======== Çıkarılan metin

Buradasınız
İşçi Sağlığı ve Güvenliği Kurtlar Sofrasında!
19. Dünya İş Sağlığı ve Güvenliği Kongresi, 100’den fazla ülkeden hükümet, sermaye ve sendika temsilcilerinin katılımıyla 11-15 Eylül tarihleri arasında İstanbul’da gerçekleştirildi. Uluslararası Çalışma Örgütü (ILO), Uluslararası Sosyal Güvenlik Birliği (ISSA), Türkiye Çalışma ve Sosyal Güvenlik Bakanlığı’nın ortaklaşa düzenlediği kongrede timsah gözyaşları döküldü, işçilerin sağlığı ve güvenliği bir kez daha görmezden gelindi.
Patronlar kongrede iş sağlığı ve güvenliğini tartışadururken, fabrikalarında iş kazaları durmak nedir bilmedi. Dünyada iş kazaları ve meslek hastalıklarında yılda 2 milyon 300 bin işçi katlediliyor. İstatistiklere göre iş kazaları ve meslek hastalıklarında ölen insan sayısı savaşlarda ölen insanlardan çok daha fazla. Dünyada, tespit edilen ölümlü iş kazalarında dakikada 4 işçi hayatını kaybediyor. Türkiye’de 2000-2009 yılları arasında 784 binden fazla iş kazası meydana gelmiş, 10 binin üzerinde işçi bu kazalarda hayatını kaybetmiştir. Böylesi bir tablo ortada iken, kârlarına kâr katmak için çalışan patronların işçi sağlığı ve güvenliği için önlem aldıklarını söylemeleri tümüyle aldatmacadır.
19. Dünya İş Sağlığı ve Güvenliği Kongresi’ne katılan patron ve siyasetçilerin hepsi de işyerlerinde sağlık ve güvenlik önlemlerinin göz ardı edildiğini adı gibi biliyor. Örneğin, ev sahibi adına kongreye katılan Başbakan ile Çalışma ve Sosyal Güvenlik Bakanı, dünyada en çok iş kazasının yaşandığı 3. ülkenin Türkiye olduğunu çok iyi biliyorlar. Yine Türkiye’de sadece 2009 yılında 64 bin 316 iş kazası meydana geldiğini de çok iyi biliyorlar. Kongrede konuşan Başbakan Erdoğan, “Batı kapitalizminde insan insanın kurdudur” diyor ve şöyle devam ediyordu: “Bizim kültürümüzde insan çok kutsal bir varlıktır.” Bu konuşma gerçekleri karartmaya dönük bir demagojidir. Türkiye’deki kapitalizm güllük gülistanlık mı? İş kazalarında dünya üçüncüsü bir ülkenin başbakanının bu şekilde konuşması tam bir iki yüzlülüktür. Örneğin, aylar önce Kahramanmaraş’ta meydana gelen iş kazasında ölen işçilerin bedeni hâlâ toprağın altındadır. Lafta insandan, kutsal değerlerden söz eden patron siyasetçileri, sıra işçilerin hak ve çıkarlarına, gerekli iş sağlığı ve güvenliği önlemlerinin alınmasına gelince kuzu postuna bürünmüş kurda dönüşüyorlar.

================
======== Ham veri

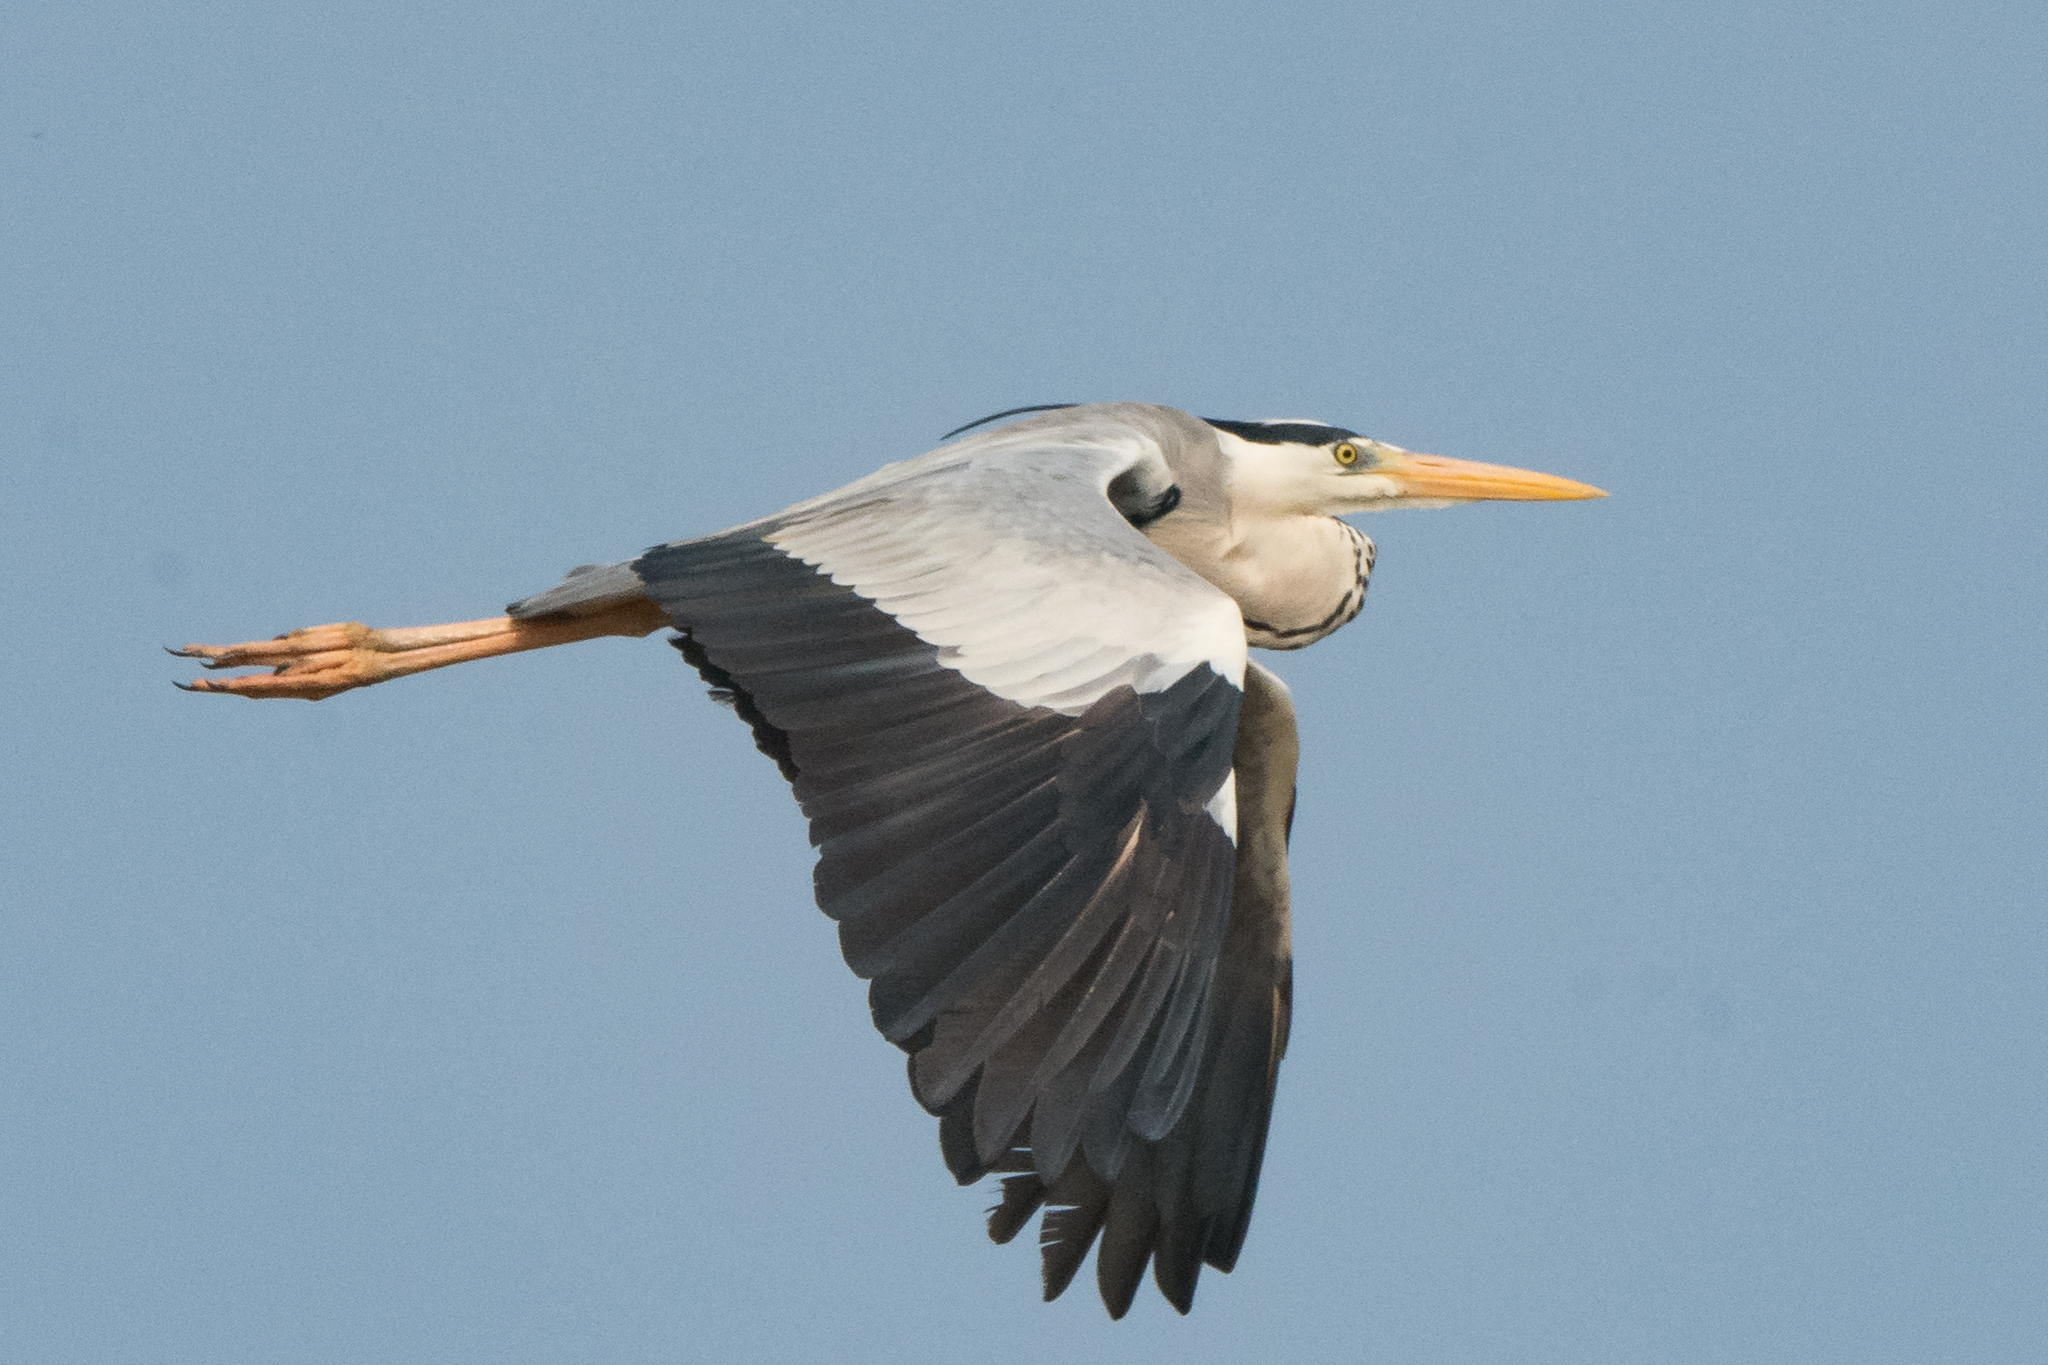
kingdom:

================

* **Görev 1**
Çıkarılan metne göre 19. Dünya İş Sağlığı ve Güvenliği Kongresi hangi tarihlerde ve hangi şehirde gerçekleştirildi?
* **Görev 2**
Çıkarılan metinde kongreyi ortaklaşa düzenlediği belirtilen kuruluşların tamamını sıralayın.

* **Çözüm 1**
Kongre, 11-15 Eylül tarihleri arasında İstanbul'da gerçekleştirildi.

* **Çözüm 2**
- Uluslararası Çalışma Örgütü (ILO)
- Uluslararası Sosyal Güvenlik Birliği (ISSA)
- Türkiye Çalışma ve Sosyal Güvenlik Bakanlığı